**Task brief**
Make an exact copy of all the entries shown below.

(Stored dataset items)
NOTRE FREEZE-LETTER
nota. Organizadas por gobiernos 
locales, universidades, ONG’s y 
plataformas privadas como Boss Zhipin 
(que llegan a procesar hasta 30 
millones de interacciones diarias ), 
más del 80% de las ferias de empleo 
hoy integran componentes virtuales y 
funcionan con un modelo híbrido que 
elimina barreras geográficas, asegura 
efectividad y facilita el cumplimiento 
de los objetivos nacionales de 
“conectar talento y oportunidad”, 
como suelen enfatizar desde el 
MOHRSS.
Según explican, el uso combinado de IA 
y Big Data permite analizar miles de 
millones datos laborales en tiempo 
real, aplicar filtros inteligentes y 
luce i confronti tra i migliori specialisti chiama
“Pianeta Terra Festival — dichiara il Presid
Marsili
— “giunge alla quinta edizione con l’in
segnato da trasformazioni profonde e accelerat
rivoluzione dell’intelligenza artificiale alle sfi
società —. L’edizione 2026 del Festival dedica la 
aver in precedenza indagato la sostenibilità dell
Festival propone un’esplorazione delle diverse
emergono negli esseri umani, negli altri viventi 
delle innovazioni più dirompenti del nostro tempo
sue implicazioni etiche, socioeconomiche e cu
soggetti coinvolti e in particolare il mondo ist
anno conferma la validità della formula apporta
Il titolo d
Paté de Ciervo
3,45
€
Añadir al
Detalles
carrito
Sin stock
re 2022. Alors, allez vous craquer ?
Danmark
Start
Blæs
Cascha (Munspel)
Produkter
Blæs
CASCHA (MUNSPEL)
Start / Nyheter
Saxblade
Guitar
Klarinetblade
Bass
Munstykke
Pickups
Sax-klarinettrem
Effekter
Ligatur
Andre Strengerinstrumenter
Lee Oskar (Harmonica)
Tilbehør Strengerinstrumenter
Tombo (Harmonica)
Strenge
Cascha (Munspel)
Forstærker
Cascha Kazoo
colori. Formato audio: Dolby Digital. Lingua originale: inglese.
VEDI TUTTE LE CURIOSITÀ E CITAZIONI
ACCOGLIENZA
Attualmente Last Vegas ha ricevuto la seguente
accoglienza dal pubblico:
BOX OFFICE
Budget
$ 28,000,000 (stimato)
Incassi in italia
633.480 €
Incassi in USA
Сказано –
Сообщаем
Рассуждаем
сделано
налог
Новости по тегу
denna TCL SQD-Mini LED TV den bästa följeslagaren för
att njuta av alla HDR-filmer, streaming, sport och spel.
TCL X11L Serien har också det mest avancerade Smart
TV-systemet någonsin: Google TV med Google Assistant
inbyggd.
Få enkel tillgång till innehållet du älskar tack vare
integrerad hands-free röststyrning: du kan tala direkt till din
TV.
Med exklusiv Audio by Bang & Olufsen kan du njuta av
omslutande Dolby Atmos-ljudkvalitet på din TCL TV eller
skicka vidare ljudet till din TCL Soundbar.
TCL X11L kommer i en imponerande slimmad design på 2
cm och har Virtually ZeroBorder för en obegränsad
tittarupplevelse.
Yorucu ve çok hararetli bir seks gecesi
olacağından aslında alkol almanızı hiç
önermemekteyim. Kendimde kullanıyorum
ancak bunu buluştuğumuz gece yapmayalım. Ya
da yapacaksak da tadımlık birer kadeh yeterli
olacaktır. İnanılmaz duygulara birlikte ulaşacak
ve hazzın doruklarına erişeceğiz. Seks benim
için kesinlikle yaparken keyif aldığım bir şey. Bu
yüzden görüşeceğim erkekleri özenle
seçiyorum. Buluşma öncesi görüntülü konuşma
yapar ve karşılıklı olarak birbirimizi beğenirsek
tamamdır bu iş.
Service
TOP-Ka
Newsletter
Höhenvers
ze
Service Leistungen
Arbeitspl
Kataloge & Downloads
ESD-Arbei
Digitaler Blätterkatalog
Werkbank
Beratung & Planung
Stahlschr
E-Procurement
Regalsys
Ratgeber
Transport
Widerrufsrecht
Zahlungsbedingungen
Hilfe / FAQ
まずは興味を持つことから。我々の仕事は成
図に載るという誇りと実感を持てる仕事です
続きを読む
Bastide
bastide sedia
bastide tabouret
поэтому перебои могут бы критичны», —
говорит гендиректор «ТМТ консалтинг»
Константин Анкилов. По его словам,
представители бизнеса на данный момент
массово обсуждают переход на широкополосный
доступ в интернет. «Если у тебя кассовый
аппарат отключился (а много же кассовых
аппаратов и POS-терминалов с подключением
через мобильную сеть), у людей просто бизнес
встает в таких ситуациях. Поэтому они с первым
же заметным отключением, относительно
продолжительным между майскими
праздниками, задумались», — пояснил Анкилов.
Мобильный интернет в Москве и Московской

**Written reply**
NOTRE FREEZE-LETTER
nota. Organizadas por gobiernos 
locales, universidades, ONG’s y 
plataformas privadas como Boss Zhipin 
(que llegan a procesar hasta 30 
millones de interacciones diarias ), 
más del 80% de las ferias de empleo 
hoy integran componentes virtuales y 
funcionan con un modelo híbrido que 
elimina barreras geográficas, asegura 
efectividad y facilita el cumplimiento 
de los objetivos nacionales de 
“conectar talento y oportunidad”, 
como suelen enfatizar desde el 
MOHRSS.
Según explican, el uso combinado de IA 
y Big Data permite analizar miles de 
millones datos laborales en tiempo 
real, aplicar filtros inteligentes y 
luce i confronti tra i migliori specialisti chiama
“Pianeta Terra Festival — dichiara il Presid
Marsili
— “giunge alla quinta edizione con l’in
segnato da trasformazioni profonde e accelerat
rivoluzione dell’intelligenza artificiale alle sfi
società —. L’edizione 2026 del Festival dedica la 
aver in precedenza indagato la sostenibilità dell
Festival propone un’esplorazione delle diverse
emergono negli esseri umani, negli altri viventi 
delle innovazioni più dirompenti del nostro tempo
sue implicazioni etiche, socioeconomiche e cu
soggetti coinvolti e in particolare il mondo ist
anno conferma la validità della formula apporta
Il titolo d
Paté de Ciervo
3,45
€
Añadir al
Detalles
carrito
Sin stock
re 2022. Alors, allez vous craquer ?
Danmark
Start
Blæs
Cascha (Munspel)
Produkter
Blæs
CASCHA (MUNSPEL)
Start / Nyheter
Saxblade
Guitar
Klarinetblade
Bass
Munstykke
Pickups
Sax-klarinettrem
Effekter
Ligatur
Andre Strengerinstrumenter
Lee Oskar (Harmonica)
Tilbehør Strengerinstrumenter
Tombo (Harmonica)
Strenge
Cascha (Munspel)
Forstærker
Cascha Kazoo
colori. Formato audio: Dolby Digital. Lingua originale: inglese.
VEDI TUTTE LE CURIOSITÀ E CITAZIONI
ACCOGLIENZA
Attualmente Last Vegas ha ricevuto la seguente
accoglienza dal pubblico:
BOX OFFICE
Budget
$ 28,000,000 (stimato)
Incassi in italia
633.480 €
Incassi in USA
Сказано –
Сообщаем
Рассуждаем
сделано
налог
Новости по тегу
denna TCL SQD-Mini LED TV den bästa följeslagaren för
att njuta av alla HDR-filmer, streaming, sport och spel.
TCL X11L Serien har också det mest avancerade Smart
TV-systemet någonsin: Google TV med Google Assistant
inbyggd.
Få enkel tillgång till innehållet du älskar tack vare
integrerad hands-free röststyrning: du kan tala direkt till din
TV.
Med exklusiv Audio by Bang & Olufsen kan du njuta av
omslutande Dolby Atmos-ljudkvalitet på din TCL TV eller
skicka vidare ljudet till din TCL Soundbar.
TCL X11L kommer i en imponerande slimmad design på 2
cm och har Virtually ZeroBorder för en obegränsad
tittarupplevelse.
Yorucu ve çok hararetli bir seks gecesi
olacağından aslında alkol almanızı hiç
önermemekteyim. Kendimde kullanıyorum
ancak bunu buluştuğumuz gece yapmayalım. Ya
da yapacaksak da tadımlık birer kadeh yeterli
olacaktır. İnanılmaz duygulara birlikte ulaşacak
ve hazzın doruklarına erişeceğiz. Seks benim
için kesinlikle yaparken keyif aldığım bir şey. Bu
yüzden görüşeceğim erkekleri özenle
seçiyorum. Buluşma öncesi görüntülü konuşma
yapar ve karşılıklı olarak birbirimizi beğenirsek
tamamdır bu iş.
Service
TOP-Ka
Newsletter
Höhenvers
ze
Service Leistungen
Arbeitspl
Kataloge & Downloads
ESD-Arbei
Digitaler Blätterkatalog
Werkbank
Beratung & Planung
Stahlschr
E-Procurement
Regalsys
Ratgeber
Transport
Widerrufsrecht
Zahlungsbedingungen
Hilfe / FAQ
まずは興味を持つことから。我々の仕事は成
図に載るという誇りと実感を持てる仕事です
続きを読む
Bastide
bastide sedia
bastide tabouret
поэтому перебои могут бы критичны», —
говорит гендиректор «ТМТ консалтинг»
Константин Анкилов. По его словам,
представители бизнеса на данный момент
массово обсуждают переход на широкополосный
доступ в интернет. «Если у тебя кассовый
аппарат отключился (а много же кассовых
аппаратов и POS-терминалов с подключением
через мобильную сеть), у людей просто бизнес
встает в таких ситуациях. Поэтому они с первым
же заметным отключением, относительно
продолжительным между майскими
праздниками, задумались», — пояснил Анкилов.
Мобильный интернет в Москве и Московской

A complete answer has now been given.